[[ Supplied material open ]]

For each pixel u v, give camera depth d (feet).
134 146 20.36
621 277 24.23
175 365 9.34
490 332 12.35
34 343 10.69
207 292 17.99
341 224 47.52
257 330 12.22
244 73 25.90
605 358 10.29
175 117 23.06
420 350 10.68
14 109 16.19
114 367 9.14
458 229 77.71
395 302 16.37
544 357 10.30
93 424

[[ Supplied material closed ]]

The records above are to be restated word for word.

For each pixel u v, give camera depth d (feet).
134 146 20.36
621 277 24.23
175 365 9.34
490 332 12.35
34 343 10.69
207 292 17.99
341 224 47.52
257 330 12.22
244 73 25.90
605 358 10.29
175 117 23.06
420 350 10.68
14 109 16.19
114 367 9.14
458 229 77.71
395 302 16.37
544 357 10.30
93 424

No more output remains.